Smaller art institutions, like the Substation, of which I was recently appointed artistic director, struggle. Founded in 1990, it is Singapore’s first and oldest contemporary and multidisciplinary art space. Many Singaporeans had their first encounter with the arts here. At a time when many Singaporeans were also grappling with our own cultural identities within an authoritarian state that dominated all aspects of our lives, the arts became the perfect way for us, both as artists and as a people, to say, ‘There are other versions of the Singapore story’.

In the contestation and reclamation of cultural authority in Singapore, I would argue that the Substation was a key catalyst to a cluster of new cultural infrastructures in the 1990s: Singapore Art Museum (1996), Asian Civilisation Museum (1997), the Esplanade (2002). Kuo Pao Kun, our founder and theatre doyen, created this space with the tagline ‘a home for the arts’ (italics mine). He envisioned not this pouring of millions into monolithic state institutions, but a more open and plural Singapore that could accommodate and even come to cherish the arts. In such a society, one could have many, many homes for the arts.

The truth is the Substation hasn’t quite been able to keep up. People tend to think that our biggest struggle is financial sustainability. In fact, it is the lack of ambition and meaning in the public and cultural sphere.

Virtually all the art institutions in Singapore are heavily reliant on government grants. It’s both boon and curse, because money comes with strings attached

Virtually all the art institutions in Singapore are heavily reliant on government grants. It’s both boon and curse, because money comes with strings attached. Like a driver pulled over by the cops, we’re asked to walk along a straight line. We stumble left and right, because the ‘key performance indicators’ (KPI) keep shifting. The line isn’t about going somewhere; it’s purely performative – have we met our funding guidelines and performance indicators? Have we brought in x number of visitors, and x number in outreach, and x degree of artistic excellence, and x percent of visitors satisfied?

That’s why there are no people at the National Gallery. Like our grants system, it’s about keeping up appearances. As British cultural theorist Mark Fisher suggested in Capitalist Realism (2009), funding guidelines and the perpetual circuit of control creates ‘not a direct comparison of… performance or output, but a comparison between the audited representation of that performance and output’. As grant recipients, we inevitably become more interested in performing the representation. Our programmes are shaped by the KPI rather than our visions.

For instance, both art students (young people who don’t know the Substation’s history) and well-meaning administrators tell me that the Substation is a space for emerging artists. Since when, I ask? Weren’t we about the fringe, the experimental, the countercultural? Working on the margin does not automatically translate to emerging artists. The fringe is like Michel Foucault’s madman or leper, a kind of ‘lost truth’, once firmly part of heterogeneous public life, now excised for a new kind of disciplined, moral order.
============
- _Required actions_
1. In the passage about the Substation, what tagline did the founder give the space?
2. Using the passage about the Substation, explain why the writer says government grants are a curse as well as a boon.
The data that follows has no connection to the passage about the Substation.
============
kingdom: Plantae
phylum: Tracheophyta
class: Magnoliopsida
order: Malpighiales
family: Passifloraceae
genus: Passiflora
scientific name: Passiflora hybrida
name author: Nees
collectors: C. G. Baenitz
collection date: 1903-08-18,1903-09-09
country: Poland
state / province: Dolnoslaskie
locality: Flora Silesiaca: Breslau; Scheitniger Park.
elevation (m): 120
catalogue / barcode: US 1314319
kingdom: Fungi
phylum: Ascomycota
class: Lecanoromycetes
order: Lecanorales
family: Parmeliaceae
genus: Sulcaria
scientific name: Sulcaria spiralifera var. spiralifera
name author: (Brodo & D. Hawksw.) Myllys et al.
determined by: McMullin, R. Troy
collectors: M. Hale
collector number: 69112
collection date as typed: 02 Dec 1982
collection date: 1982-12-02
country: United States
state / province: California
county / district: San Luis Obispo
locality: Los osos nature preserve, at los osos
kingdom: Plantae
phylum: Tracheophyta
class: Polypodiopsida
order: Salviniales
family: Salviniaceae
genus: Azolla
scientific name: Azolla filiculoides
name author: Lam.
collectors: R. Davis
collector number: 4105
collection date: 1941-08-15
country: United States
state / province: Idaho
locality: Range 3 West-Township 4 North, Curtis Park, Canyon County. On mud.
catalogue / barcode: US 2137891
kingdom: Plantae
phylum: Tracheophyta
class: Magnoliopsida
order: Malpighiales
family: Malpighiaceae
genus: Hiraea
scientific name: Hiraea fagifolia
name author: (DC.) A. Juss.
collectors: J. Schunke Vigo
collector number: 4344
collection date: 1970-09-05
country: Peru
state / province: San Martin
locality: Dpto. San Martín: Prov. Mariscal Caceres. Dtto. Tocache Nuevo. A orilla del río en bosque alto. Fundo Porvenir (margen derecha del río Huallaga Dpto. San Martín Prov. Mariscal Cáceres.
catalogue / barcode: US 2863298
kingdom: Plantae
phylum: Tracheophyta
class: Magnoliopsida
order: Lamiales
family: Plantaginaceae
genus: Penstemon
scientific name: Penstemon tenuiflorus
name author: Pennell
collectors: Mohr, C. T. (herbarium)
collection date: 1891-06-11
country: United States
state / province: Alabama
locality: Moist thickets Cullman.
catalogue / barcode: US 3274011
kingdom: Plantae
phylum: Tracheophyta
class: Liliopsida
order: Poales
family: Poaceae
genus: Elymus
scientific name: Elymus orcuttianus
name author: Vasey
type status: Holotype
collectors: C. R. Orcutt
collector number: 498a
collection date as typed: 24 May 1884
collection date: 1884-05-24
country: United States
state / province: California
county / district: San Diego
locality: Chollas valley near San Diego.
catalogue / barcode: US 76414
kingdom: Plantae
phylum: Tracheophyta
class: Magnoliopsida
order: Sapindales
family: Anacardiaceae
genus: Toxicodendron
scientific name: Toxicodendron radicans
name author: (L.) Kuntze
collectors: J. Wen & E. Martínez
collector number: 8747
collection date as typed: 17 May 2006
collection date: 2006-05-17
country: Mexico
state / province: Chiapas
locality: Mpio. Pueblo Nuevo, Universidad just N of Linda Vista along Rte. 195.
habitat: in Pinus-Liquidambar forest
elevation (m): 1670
============
- _Answers in order_
1. 'A home for the arts'

2. The money comes with strings attached: institutions must meet funding guidelines and key performance indicators that keep shifting. As a result, grant recipients become more interested in performing the audited representation of their work, and their programs are shaped by the KPI rather than by their visions.